Once a clearance is granted, it is only valid for a pre-determined period after which a review must be conducted if the clearance is still required. The time interval before a review is required is specified in guidance issued by the cabinet office.
A small number of clearances are granted in spite of some reservations. Risk management requires follow-up work and monitoring of some cases. This activity is termed "aftercare", and may be required in connection with any of the above clearances.
Security Check (SC) or (SC Cleared) is required for people who have substantial access to SECRET or occasional controlled access to TOP SECRET assets. The following security vetting stages comprise a full SC clearance:
Baseline Personnel Security Standard (Which is normally undertaken as part of the recruiting process)
Departmental / Company Records Check
Security Questionnaire
Criminal Record Check
Credit Reference Check
Security Service Check
On completion of the vetting process, the information collected is assessed and a decision made to refuse or approve a SC clearance.
Counter Terrorist Check (CTC) or (CTC Cleared) is required for people who work in close proximity to public figures, or who have access to information or material vulnerable to terrorist attack, or involves unrestricted access to government or commercial establishments assessed to be at risk from terrorist attack. A CTC does not allow access to, or knowledge or custody of, protectively marked assets, but the baseline Personnel Security Standard which is carried out on all MOD personnel and contractors, allows a degree of access. The following security vetting stages are mandatory before a CTC clearance can be approved:
Baseline Personnel Security Standard (Which is normally undertaken as part of the recruiting process)
Departmental / Company Records Check
Security Questionnaire
Criminal Record Check
Security Service Check
On completion of the vetting process, the information collected is assessed and a decision made to refuse or approve a CTC clearance.
What are Employment Checks?
Baseline Personnel Security Standard (BPSS) (formally Basic Check) and Enhanced Baseline Standard (EBS) (formerly Enhanced Basic Check or Basic Check +): These are not formal security clearances; they are a package of pre-employment checks that represent good recruitment and employment practice. A BPSS or EBS aims to provide an appropriate level of assurance as to the trustworthiness, integrity, and probable reliability of prospective employees and should be applied to:
All successful applicants for employment in the public sector and Armed Forces (both permanent and temporary)
All private sector employees working on government contracts (e.g. contractors and consultants), who require access to, or knowledge of, government assets protectively marked up to and including CONFIDENTIAL.
BPSS and EBS are normally conducted by the recruitment authorities or companies to the agreed standard, and because they underpin the national security vetting process it is vital that they are carried out properly and thoroughly and before any further vetting is completed.
Employment Assurance (disclosures) (EA (D)) are required by people from MOD sponsored units and organisations that benefit the MOD, who are being considered for employment with children or vulnerable adults. DVA acts as a co-ordinator for these requests.

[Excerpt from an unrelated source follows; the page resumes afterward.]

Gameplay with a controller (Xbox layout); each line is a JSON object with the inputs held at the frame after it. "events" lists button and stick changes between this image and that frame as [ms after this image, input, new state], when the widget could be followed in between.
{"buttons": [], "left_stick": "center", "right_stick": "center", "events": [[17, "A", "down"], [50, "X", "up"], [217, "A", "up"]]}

Why is the National Security Vetting (NSV)
System necessary and what does it aim to achieve?
The UK needs a security system to protect against threats from hostile intelligence services, terrorists and other pressure groups. Vetting ensures that anyone who goes through the process can be trusted with sensitive government information or property.
Who is affected?
The system applies to people in the following categories whose employment involves access to sensitive Government assets, Crown servants, members of the security and intelligence agencies; members of the armed forces; the police; employees of certain other non-government organisations that are obliged to comply with the Government’s security procedures; employees of contractors providing goods and services to the Government.
How does the vetting system work?
Candidates for jobs that provide access to sensitive information or sites are asked to complete one or more security questionnaires, which invite them to provide the personal details needed to enable the necessary checks to be carried out. Interviews may also be carried out. The depth of checks varies according to the level of regular access to sensitive information that the job entails.
How confidential is the vetting process?
All personal information gathered during the vetting process is handled in the strictest of confidence by the vetting agencies. These bodies include The Defence Vetting Agency (DVA), The Foreign and Commonwealth Office (FCO) and the Metropolitan Police Service (MPS). In a very small number of cases, where serious risks have been identified, a case may be discussed with the Ministry of Defence, security and personnel authorities. In an even smaller number of cases, and only where the person being vetted agrees, line management may be given some relevant information and be asked to help manage the risk. There is an extremely remote possibility of disclosure of vetting information in connection with criminal or civil proceedings.
How do I get a security clearance?
Individuals and companies cannot ask for a Security Clearance unless they are sponsored, and you will not be sponsored unless they are contracted (or are in the process of being contracted) to work on one or more specific MOD / Government classified projects. For large contracts, an officer in the Defence Procurement Agency (DPA) or Defence Logistics Organisation (DLO) - typically a Project Officer will be your sponsor. For staff in sub-contracted organisations, sponsorship will be provided through the prime contractor.
Why can't I just apply for a security clearance?
Security Clearance provides a certain level of assurance, at a point in time, as to an individual’s suitability to have trusted access to sensitive information. It does not provide a guarantee of future reliability, and all security clearances are kept under review to ensure that the necessary level of assurance is maintained. This review is carried out by Government Departments and Government-sponsored contractors, who are responsible for the oversight and aftercare of individuals, granted a security clearance. This would not be possible in the case of private individuals. Security Vetting / Security Clearance is carried out to the following levels by approved government bodies.
Security Vetting / Security Clearance is carried out to the following levels by approved government bodies.
Levels of UK Clearance:
DV / Developed Vetting (MOD)
SC / Security Check
CTC / Counter Terrorist Check
EBS / Enhanced Baseline Standard
BPSS / Basic Personnel Security Standard
NATO / NATO Cleared
MPS / Metropolitan Police Service
SIA / Security Industry Authority
ECRB / Enhanced Criminal Records Bureau
CRB / Criminal Records Bureau

*** I am SC Cleared and working on such a program **

Tuesday, 2 February 2010

Avatar - The computing and data centre behind making of

The computing and data centre behind making of Avatar

A palm-swept suburb of Wellington, New Zealand is not the first place you'd look for one of the most powerful purpose-built data centers in the world. Yet Miramar, pop. 8,334, is home to precisely that, along with a huge campus of studios, production facilities and soundstages.
The compound is a project that began 15 years ago, inspired by filmmakers Peter Jackson, Richard Taylor and Jamie Selkirk. The studios have since been the main location for creating The Lord of the Rings movies, King Kong, and several others.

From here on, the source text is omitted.